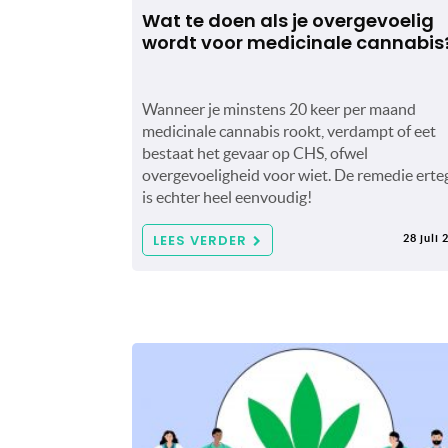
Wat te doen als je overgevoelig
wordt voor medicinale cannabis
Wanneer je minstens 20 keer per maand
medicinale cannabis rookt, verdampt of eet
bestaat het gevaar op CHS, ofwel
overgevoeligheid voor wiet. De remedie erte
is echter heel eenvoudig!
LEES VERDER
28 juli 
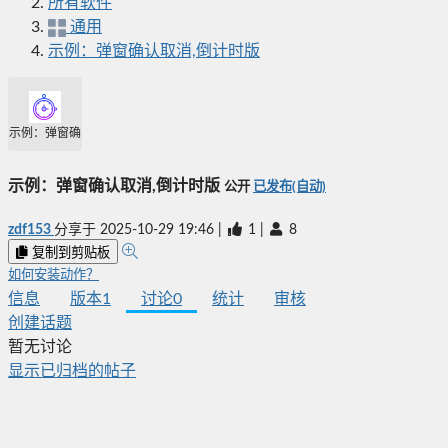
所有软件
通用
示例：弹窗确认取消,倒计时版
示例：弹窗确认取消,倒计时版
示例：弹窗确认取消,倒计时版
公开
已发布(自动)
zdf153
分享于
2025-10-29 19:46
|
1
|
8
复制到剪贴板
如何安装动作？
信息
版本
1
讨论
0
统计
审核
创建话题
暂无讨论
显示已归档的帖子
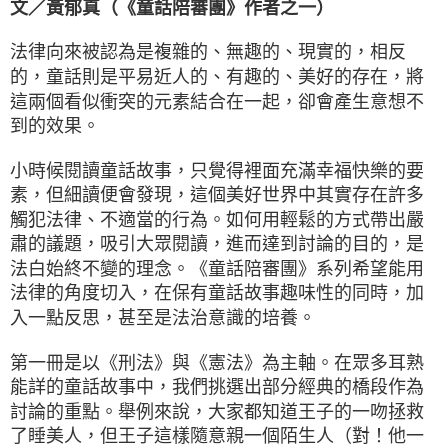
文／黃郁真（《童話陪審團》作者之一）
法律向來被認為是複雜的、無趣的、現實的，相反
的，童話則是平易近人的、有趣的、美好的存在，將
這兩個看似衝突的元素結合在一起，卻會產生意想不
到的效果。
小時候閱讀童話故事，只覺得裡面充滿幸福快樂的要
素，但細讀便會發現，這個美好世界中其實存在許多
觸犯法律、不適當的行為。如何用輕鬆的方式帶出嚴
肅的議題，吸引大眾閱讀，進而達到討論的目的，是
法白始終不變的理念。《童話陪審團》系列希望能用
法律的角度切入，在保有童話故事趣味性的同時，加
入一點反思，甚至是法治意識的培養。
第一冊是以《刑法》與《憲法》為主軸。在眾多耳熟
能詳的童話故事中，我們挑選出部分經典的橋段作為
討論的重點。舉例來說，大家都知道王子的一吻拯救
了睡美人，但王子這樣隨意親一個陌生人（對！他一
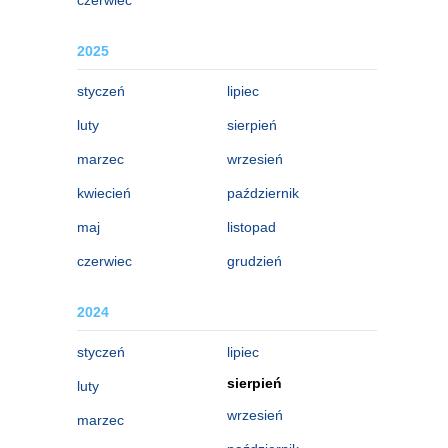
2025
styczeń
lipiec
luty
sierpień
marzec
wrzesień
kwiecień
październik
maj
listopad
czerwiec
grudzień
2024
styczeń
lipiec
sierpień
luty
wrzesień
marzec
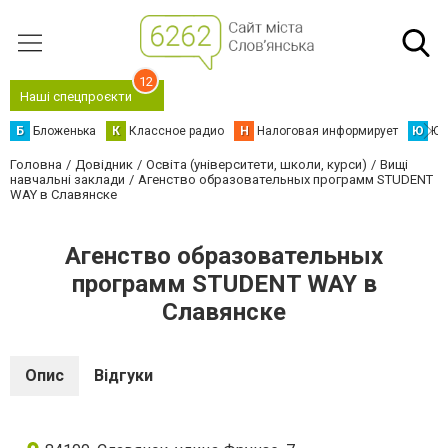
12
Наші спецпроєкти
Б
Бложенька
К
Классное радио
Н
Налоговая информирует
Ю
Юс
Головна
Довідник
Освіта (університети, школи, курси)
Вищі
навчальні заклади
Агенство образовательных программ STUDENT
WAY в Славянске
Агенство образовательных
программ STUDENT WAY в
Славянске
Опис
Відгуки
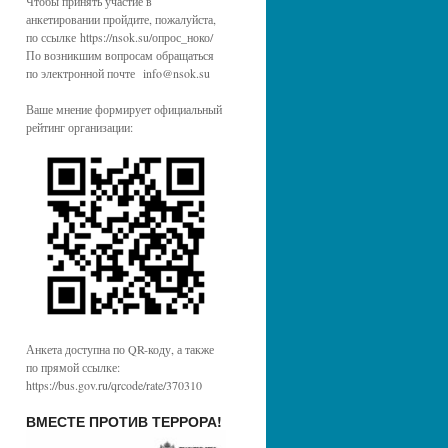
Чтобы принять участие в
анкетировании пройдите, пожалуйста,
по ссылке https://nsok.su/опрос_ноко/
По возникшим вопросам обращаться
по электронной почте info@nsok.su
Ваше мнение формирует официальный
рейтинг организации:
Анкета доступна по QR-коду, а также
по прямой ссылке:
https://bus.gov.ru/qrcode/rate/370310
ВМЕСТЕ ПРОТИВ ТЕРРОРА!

= Directions for this task =
Throughout the data above, report every line that contains the string "Агенство".

= Answer space =
Агенство образовательных программ STUDENT
Агенство образовательных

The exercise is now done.